Problemas a resolver:
1. No texto sobre a falta de citação, por que motivo não basta à embargante provar que não teve conhecimento do ato? Responda em uma a três frases.
2. Segundo o texto sobre a falta de citação, que norma do CPC prevê o vício da falta de citação ali discutido?
3. Continue o texto sobre a falta de citação a partir da última frase apresentada.

### Texto fornecido

De facto, para que a presunção de conhecimento do acto decorrente do envio da carta registada para a morada da ora executada seja ilidida, e se conclua pela falta de citação/notificação do destinatário nos termos do art.º 188.º, n.º 1, al. e) do CPC não basta a prova pela embargante de que não teve conhecimento do mesmo, sendo ainda necessário que esta demonstre que a falta de conhecimento da notificação ocorreu por facto que não lhe seja imputável, conforme expressamente exige o segmento final da referida al. e) do n.º 1 do art.º 188.º.
E assim sendo, nessa hipótese, só quando firmada a convicção bastante daquele facto negativo (a falta de entrega ou de conhecimento, sem culpa), na medida em que ilidida a apontada presunção é que se considera verificado o vício da falta de citação, nos termos do art.º 188.º, n.º 1, al. e), por só então se demonstrar que o destinatário da citação dela não chegou a ter conhecimento por facto que lhe não é censurável.

######
### Material fornecido

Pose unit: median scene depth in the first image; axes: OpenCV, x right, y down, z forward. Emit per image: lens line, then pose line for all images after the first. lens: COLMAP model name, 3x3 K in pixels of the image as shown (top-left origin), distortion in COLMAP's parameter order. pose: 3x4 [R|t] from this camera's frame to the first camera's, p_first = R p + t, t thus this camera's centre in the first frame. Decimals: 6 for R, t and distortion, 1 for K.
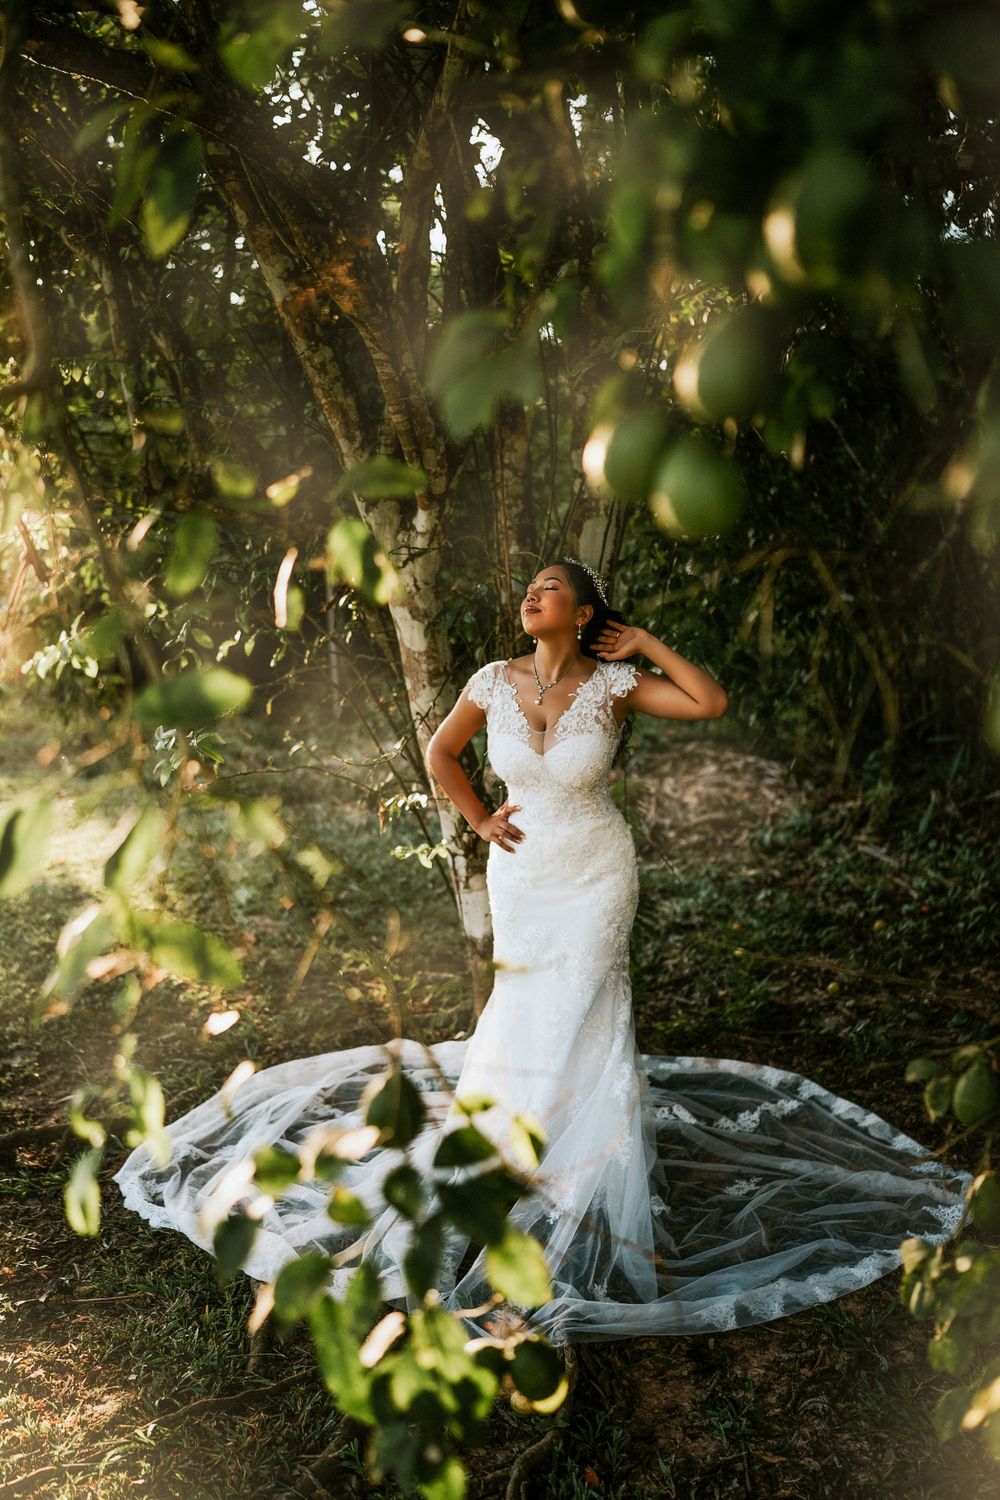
lens RADIAL K [[1382.8, 0, 500.0], [0, 1382.8, 750.0], [0, 0, 1]] dist [-0.131069, 0.003190]
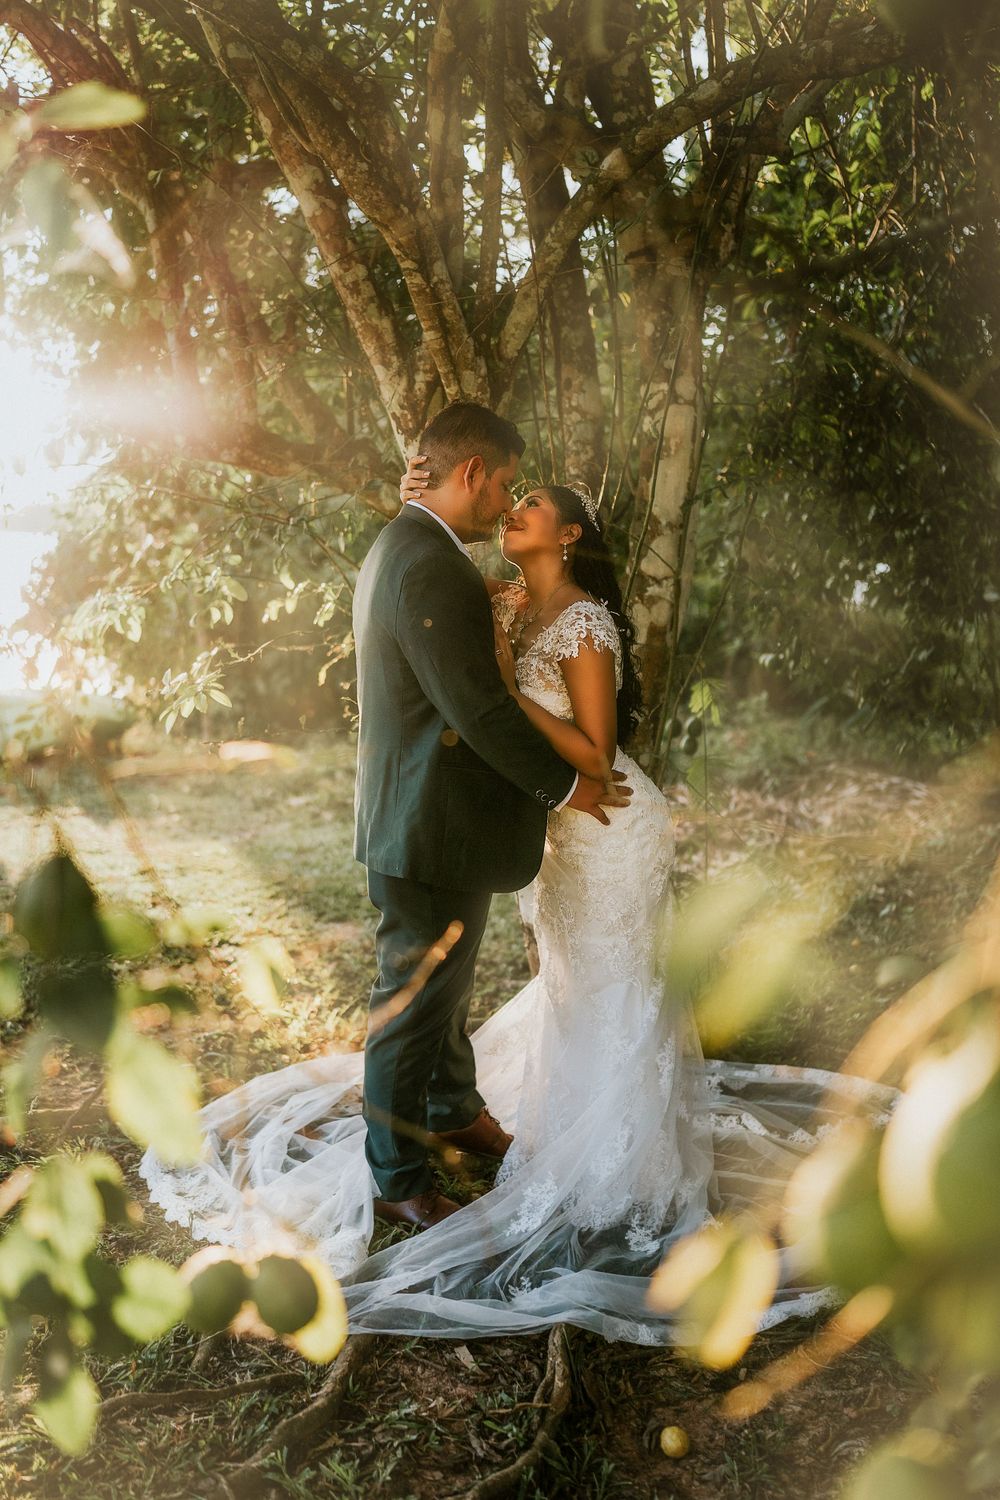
lens RADIAL K [[1428.9, 0, 500.0], [0, 1428.9, 750.0], [0, 0, 1]] dist [-0.139620, 0.037706]
pose [[0.993157, 0.009380, -0.116410, 0.071648], [-0.013513, 0.999304, -0.034766, 0.056852], [0.116003, 0.036101, 0.992593, 0.071582]]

######

Respostas:
1. Porque o segmento final da al. e) do n.º 1 do art.º 188.º do CPC exige expressamente que a falta de conhecimento da notificação tenha ocorrido por facto não imputável ao destinatário. Assim, a embargante tem ainda de demonstrar que esse desconhecimento não lhe é imputável.

2. O art.º 188.º, n.º 1, al. e) do CPC.

3.
Sem esse convencimento consistente, na própria dúvida ou incerteza acerca do facto, a lei faz operar a presunção e, por conseguinte, considera a citação postal, efectuada em pessoa diversa, equiparada à citação pessoal, como feita e efectuada na própria pessoa do citando.
A falta de citação configura nulidade principal, que pode ser arguida em qualquer estado do processo, enquanto não deva considerar-se sanada (art.º 198.º, n.º 2, do CPC), sendo que no caso em apreço tendo os Recorrentes arguido a nulidade decorrente da invocada falta de citação, logo que tiveram intervenção no processo, a mesma não pode considerar-se sanada, conforme decorre a contrario do disposto no art.º 189.º do CPC.
E este regime compreende-se porquanto sendo a citação o acto receptício pelo qual se dá conhecimento ao réu de que contra si foi proposta uma determinada acção e se insta o mesmo a vir ao processo assumir a sua defesa, a falta desse acto de chamamento impede que o mesmo exerça o seu direito de defesa e, por isso, quando verificada, acarreta, de harmonia com o preceituado no art.º 187.º al. a) do CPC, mercê de tão grave violação do princípio do contraditório, a anulação de tudo o que for processado posteriormente à petição, salvando-se apenas esta.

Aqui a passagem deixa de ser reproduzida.